There is, at our very deepest, a driving force for each of us. It fuels the beating of hearts, the breath filling our lungs, the meter of our feet and the cadence of our speech.
I suppose most people never know their driving force–it’s far too deep, you see, and in a world with an attention span hardly longer than a few seconds, I doubt most of us can hold our breaths long enough to dive so deep within to find it.
But, perhaps, I’ve stumbled upon mine.
My thanks, of course, go out to Brene Brown, who said in one of her TED Talks that someone had once told her to “embrace the slash.” Her example: she’s not just a researcher; she’s not just a storyteller. She’s a researcher / storyteller.
If you’re a lot like me, you probably read the “slash,” but I think (I want to believe) that the slash is supposed to be silent, more akin to a hyphen: researcher-storyteller.
But hyphens evoke thoughts of death, for the hyphen is the marker between the years of our birth and our unbecoming, but also of things-that-get-strung-together-needlessly, whereas the slash simultaneously supposes opposition and synchronicity.
And that is why they must be embraced: because it’s both and either and neither, all at once. Therein lies much of my personal conflict: introvert / professional whose job demands constant positive interpersonal interactions, just to name one of many.
So sometimes I’ve thought about all my myriad interests–math and writing and video games and books and TV shows and movies and so on and so forth–and as I tried to stream along a sufficient system of slashes to summarize who I am and the order in which I am each of these things (teacher / writer / reader / video gamer / etc), I began thinking about the things all these things have in common.
That’s when it dawned on me: They’re all about Story.
Story isn’t just beginning / middle / end. Story is about all the deep and nuanced connections between things and among them. The most brilliant (but also hardest) part about teaching is wrapping your students up in the story of what you’re teaching. This is perhaps easiest seen in a history or civics class, where we’re already accustomed to stories, but my best math teachers were those who seamlessly wove together equations and anecdotes that brought the material to life in the space between student and speaker. It’s a skill I feel far from achieving, but an ideal I strive towards always.
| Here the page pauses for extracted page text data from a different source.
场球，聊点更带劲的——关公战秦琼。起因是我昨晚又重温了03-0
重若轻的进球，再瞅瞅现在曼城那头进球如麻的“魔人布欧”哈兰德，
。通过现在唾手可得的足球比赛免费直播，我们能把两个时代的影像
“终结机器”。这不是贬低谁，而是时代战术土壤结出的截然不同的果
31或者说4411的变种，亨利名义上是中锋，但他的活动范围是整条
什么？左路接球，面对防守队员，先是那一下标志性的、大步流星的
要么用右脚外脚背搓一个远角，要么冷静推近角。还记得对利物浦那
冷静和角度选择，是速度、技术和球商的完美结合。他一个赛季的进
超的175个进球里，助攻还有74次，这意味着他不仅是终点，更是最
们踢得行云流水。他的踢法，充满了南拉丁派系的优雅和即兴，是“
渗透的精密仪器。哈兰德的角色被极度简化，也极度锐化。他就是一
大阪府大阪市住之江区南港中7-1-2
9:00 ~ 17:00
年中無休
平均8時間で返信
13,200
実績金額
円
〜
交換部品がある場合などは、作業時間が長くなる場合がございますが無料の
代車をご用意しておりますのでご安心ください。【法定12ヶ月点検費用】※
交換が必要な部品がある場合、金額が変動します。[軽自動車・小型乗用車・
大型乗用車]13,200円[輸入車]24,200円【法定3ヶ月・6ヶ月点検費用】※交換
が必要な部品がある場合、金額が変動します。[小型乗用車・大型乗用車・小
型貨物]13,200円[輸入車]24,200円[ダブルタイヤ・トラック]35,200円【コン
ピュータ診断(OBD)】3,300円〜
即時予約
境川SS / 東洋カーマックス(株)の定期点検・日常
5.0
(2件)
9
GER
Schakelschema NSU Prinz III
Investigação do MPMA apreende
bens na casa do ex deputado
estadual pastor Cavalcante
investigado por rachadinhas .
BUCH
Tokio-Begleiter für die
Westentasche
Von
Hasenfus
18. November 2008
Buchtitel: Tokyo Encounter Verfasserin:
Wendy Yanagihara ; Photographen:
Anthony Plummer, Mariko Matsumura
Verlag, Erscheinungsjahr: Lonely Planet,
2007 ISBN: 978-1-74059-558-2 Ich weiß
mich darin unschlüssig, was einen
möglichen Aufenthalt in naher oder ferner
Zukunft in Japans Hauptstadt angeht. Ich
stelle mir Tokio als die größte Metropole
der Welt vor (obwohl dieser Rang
Books and TV shows and movies are obvious actors in the realm of Story: We are raised to be told these are, indeed, the vessels of stories themselves. Different media, same intent: to inform, to entertain, to connect. To explore and expand, discover and grow.
Video games are stories, too. At least, they can be: I can name plenty of examples of games devoid of story entirely, and these are usually the ones that bore me and turn my eyes away. Video games differ from books and movies in a crucial way: the audience becomes an integral player in the story, and while often many games (Pokemon, Zelda, Mario, ad infinitum) railroad the player along a predetermined story in an illusion of control the likes of which rival the greatest examples of literary suspension of disbelief, there are plenty of other games (Oxenfree, Sundered, Skyrim) that allow the player to make choices that impact the story directly–these are the games, as they’re called, with multiple endings, and it’s why I played Tales of Symphonia about five times (and still haven’t seen all the iterations of the story or the secret “alternative” ending).
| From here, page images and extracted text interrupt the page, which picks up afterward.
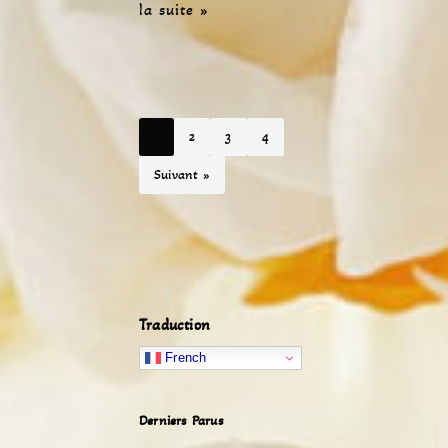
la suite »
1
2
3
4
Suivant »
Traduction
French
Derniers Parus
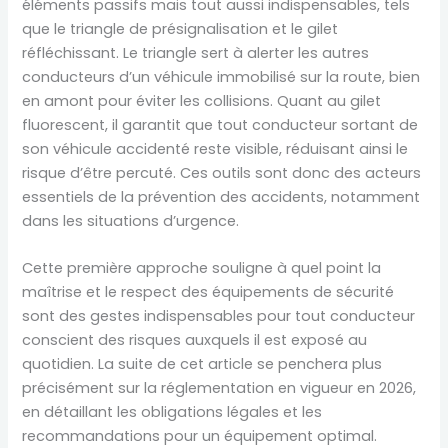
éléments passifs mais tout aussi indispensables, tels
que le triangle de présignalisation et le gilet
réfléchissant. Le triangle sert à alerter les autres
conducteurs d’un véhicule immobilisé sur la route, bien
en amont pour éviter les collisions. Quant au gilet
fluorescent, il garantit que tout conducteur sortant de
son véhicule accidenté reste visible, réduisant ainsi le
risque d’être percuté. Ces outils sont donc des acteurs
essentiels de la prévention des accidents, notamment
dans les situations d’urgence.
Cette première approche souligne à quel point la
maîtrise et le respect des équipements de sécurité
sont des gestes indispensables pour tout conducteur
conscient des risques auxquels il est exposé au
quotidien. La suite de cet article se penchera plus
précisément sur la réglementation en vigueur en 2026,
en détaillant les obligations légales et les
recommandations pour un équipement optimal.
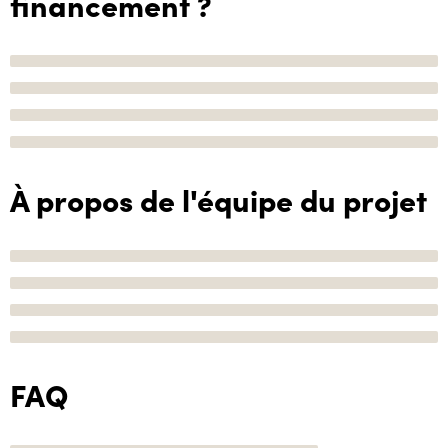
financement ?
À propos de l'équipe du projet
FAQ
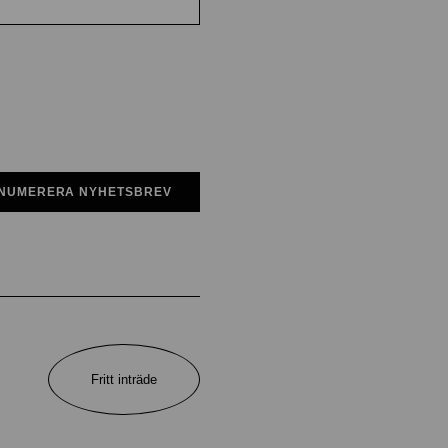
NUMERERA NYHETSBREV
Fritt inträde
Story is also why I write: because there are stories inside me, characters and unexplored worlds waiting to be manifest in word. Whereas video games take the idea of a book or movie and turns the passive audience into an active audience, writing takes the idea of participating in Story a step further: rather than merely witnessing the story unfold, I become the story; or perhaps more aptly, I become the channel through which the story, born in some ethereal plane beyond our understanding, comes first into the world.
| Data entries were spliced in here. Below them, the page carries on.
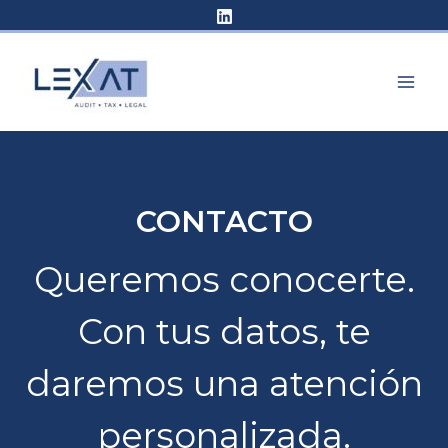
Ir
al
contenido
CONTACTO
Queremos conocerte.
Con tus datos, te
daremos una atención
personalizada.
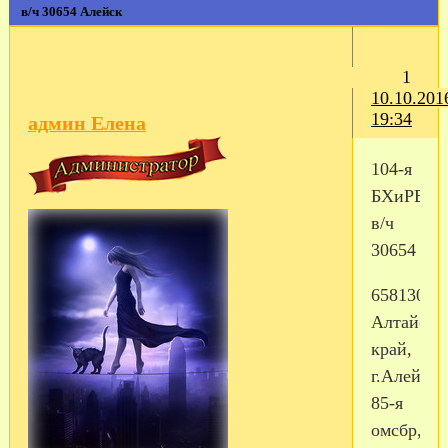
в/ч 30654 Алейск
1
10.10.201
19:34
админ Елена
104-я
БХиРВТ
в/ч
30654
658130,
Алтайски
край,
г.Алейск,
85-я
омсбр,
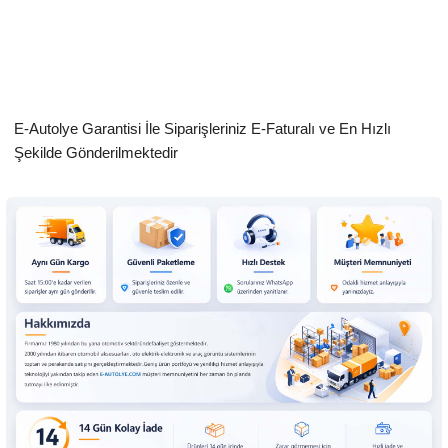
E-Autolye Garantisi İle Siparişleriniz E-Faturalı ve En Hızlı
Şekilde Gönderilmektedir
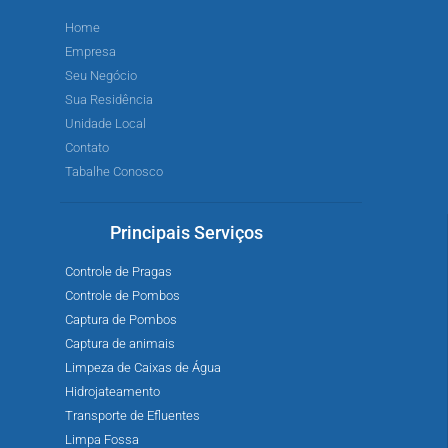
Home
Empresa
Seu Negócio
Sua Residência
Unidade Local
Contato
Tabalhe Conosco
Principais Serviços
Controle de Pragas
Controle de Pombos
Captura de Pombos
Captura de animais
Limpeza de Caixas de Água
Hidrojateamento
Transporte de Efluentes
Limpa Fossa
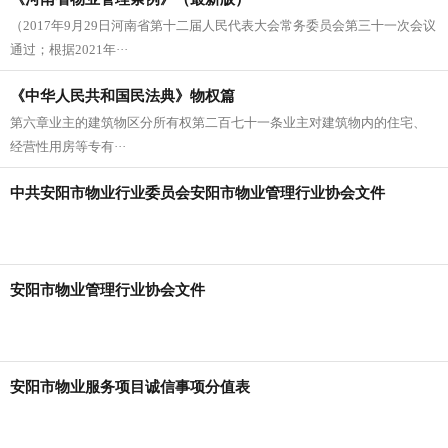
（2017年9月29日河南省第十二届人民代表大会常务委员会第三十一次会议
通过；根据2021年···
《中华人民共和国民法典》物权篇
第六章业主的建筑物区分所有权第二百七十一条业主对建筑物内的住宅、
经营性用房等专有···
中共安阳市物业行业委员会安阳市物业管理行业协会文件
安阳市物业管理行业协会文件
安阳市物业服务项目诚信事项分值表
It’s like raw ecstasy and euphoria: for a moment I am possessed, I am not myself, and transported, I am not here, and it is a wondrous moment: a glimpse of the infinite.
Perhaps my love of Story is also my undoing, my fatal flaw: I am prone to boredom, and it is not unusual for this boredom to arise not only in solitary actions, but also within relationships: I can think of a small handful of friendships that have fallen into oblivion because there ceased to be any story between us, and I fear sometimes the reason my recent relationships haven’t lasted long is because we simply grew bored of each other… but perhaps that’s a topic for another talk.
I try to end every year with a retrospective of sorts, a look back at the things that went well and the things that didn’t, but as I press forward into the vast realms of pure adulthood (for school is finally behind me and, as the saying goes, my whole life is ahead of me), a list of checks and balances, pros and cons just didn’t seem necessary. This, however, a peek at something a little deeper, maybe, this feels worthwhile.